Remus Project Brings Transparent High Availability To Xen

Remus Project Brings Transparent High Availability To Xen 137

Posted by timothy on Wednesday November 11, 2009 @06:48PM from the when-servers-go-south-a-song dept.

An anonymous reader writes "The Remus project has just been incorporated into the Xen hypervisor. Developed at the University of British Columbia, Remus provides a thin layer that continuously replicates a running virtual machine onto a second physical host. Remus requires no modifications to the OS or applications within the protected VM: on failure, Remus activates the replica on the second host, and the VM simply picks up where the original system died. Open TCP connections remain intact, and applications continue to run unaware of the failure. It's pretty fun to yank the plug out on your web server and see everything continue to tick along. This sort of HA has traditionally required either really expensive hardware, or very complex and invasive modifications to applications and OSes."

Remus Project Brings Transparent High Availability To Xen

This discussion has been archived. No new comments can be posted.

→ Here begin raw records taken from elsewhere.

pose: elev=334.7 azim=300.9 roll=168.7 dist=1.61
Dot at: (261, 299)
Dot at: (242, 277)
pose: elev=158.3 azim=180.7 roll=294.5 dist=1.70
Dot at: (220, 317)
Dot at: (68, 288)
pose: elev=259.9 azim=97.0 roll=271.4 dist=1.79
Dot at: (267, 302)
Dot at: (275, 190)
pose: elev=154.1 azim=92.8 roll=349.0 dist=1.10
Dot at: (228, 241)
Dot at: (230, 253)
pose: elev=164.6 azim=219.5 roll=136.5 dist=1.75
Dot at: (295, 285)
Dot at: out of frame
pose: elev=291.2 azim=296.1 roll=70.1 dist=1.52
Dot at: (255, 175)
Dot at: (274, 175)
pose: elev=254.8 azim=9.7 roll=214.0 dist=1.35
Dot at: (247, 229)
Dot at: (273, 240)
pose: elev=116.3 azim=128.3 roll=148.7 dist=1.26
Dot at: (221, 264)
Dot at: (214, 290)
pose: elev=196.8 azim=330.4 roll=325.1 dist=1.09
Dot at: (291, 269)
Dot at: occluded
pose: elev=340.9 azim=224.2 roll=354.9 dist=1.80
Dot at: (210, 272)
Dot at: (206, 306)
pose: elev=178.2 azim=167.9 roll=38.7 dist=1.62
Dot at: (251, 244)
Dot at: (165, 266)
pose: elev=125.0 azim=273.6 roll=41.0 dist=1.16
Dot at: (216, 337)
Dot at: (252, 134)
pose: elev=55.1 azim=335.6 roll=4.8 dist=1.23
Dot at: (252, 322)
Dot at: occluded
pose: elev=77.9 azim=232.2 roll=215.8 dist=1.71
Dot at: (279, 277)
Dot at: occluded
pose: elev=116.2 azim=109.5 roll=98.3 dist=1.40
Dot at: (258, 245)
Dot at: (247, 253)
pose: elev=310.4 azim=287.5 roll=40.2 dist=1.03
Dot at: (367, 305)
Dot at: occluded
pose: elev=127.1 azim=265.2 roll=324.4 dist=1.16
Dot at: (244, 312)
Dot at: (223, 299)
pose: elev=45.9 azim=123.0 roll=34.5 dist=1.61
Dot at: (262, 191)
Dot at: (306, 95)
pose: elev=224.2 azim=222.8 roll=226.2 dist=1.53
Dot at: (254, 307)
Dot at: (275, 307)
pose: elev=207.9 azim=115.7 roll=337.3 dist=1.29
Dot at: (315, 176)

Search 137 Comments Log In/Create an Account

Comments Filter:

Re:It's pretty fun (Score:2, Insightful)

by Fulcrum of Evil ( 560260 ) writes: on Wednesday November 11, 2009 @06:56PM (#30067032)

if it's a webserver, what's the big deal? Run 4 and if 1 drops off, stop sending it requests. For an app server, I can see the advantages.

state transfer (Score:4, Insightful)

by girlintraining ( 1395911 ) writes: on Wednesday November 11, 2009 @07:03PM (#30067110)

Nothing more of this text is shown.